Это иной страх, чем тот, что был пережит на войне. От тогдашних опасностей можно было спастись, кровавая сумятица не полностью поглощала твою личность, а потому предощущение гибели было парадоксально связано с чувством внутренней свободы. Теперь, даже ускользнув из лап тех, кто отверг «закон человечий», ты облегчения не чувствуешь. Страх и лицемерие по-прежнему корежат душу. Рано или поздно тебя настигнут. И уничтожат. Ни за что. Как тех, кто сгорел в печах Освенцима и Треблинки. Триумф зла тотален, а следствием его будет не только твоя и твоих близких гибель, но и крах либо гниение очередного «тысячелетнего» царства. Чингиз видел в насилии главную сладость жизни, «потому-то пришло его племя в упадок» («Степная притча», 1949).

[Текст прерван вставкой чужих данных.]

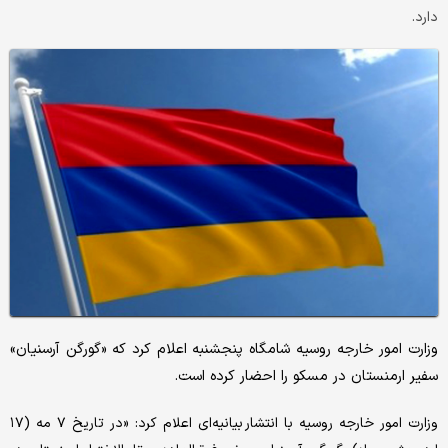
دارد.
وزارت امور خارجه روسیه شامگاه پنجشنبه اعلام کرد که «گورگن آرسنیان»
سفیر ارمنستان در مسکو را احضار کرده است.
وزارت امور خارجه روسیه با انتشار بیانیه‌ای اعلام کرد: «در تاریخ ۷ مه (۱۷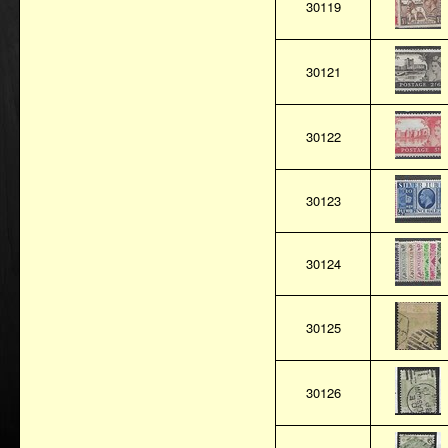
30119
30121
30122
30123
30124
30125
30126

О каком же величии человека – после конвейерного уничтожения людей и народов, происходившего при общем молчании (как бы неведении) – может идти речь? Допустимо ли радоваться, подобно смешному и жалкому воробышку, наступлению весны? Ведь ясно же, что свет «огненного шара» холоднее снегов и предвещает новые, крепче прежних, морозы.

Ну куда тебе петь! Скоро стужею дикой

Будешь ты унесен по равнине великой.

Впрочем, больно и стыдно тебя огорчать.

Песни нет, а настала пора, так чирикай,

Потому что труднее молчать.

«Воробышек» датирован 1953 годом, начало которого прошло под знаком «дела врачей». 13 февраля в главной газете страны – «Правде» – появилась статья, изничтожающая роман Василия Гроссмана – ближайшего друга Липкина – «За правое дело». За ней последовали другие, не менее яростные. Много лет спустя Липкин вспоминал:

Загрузка...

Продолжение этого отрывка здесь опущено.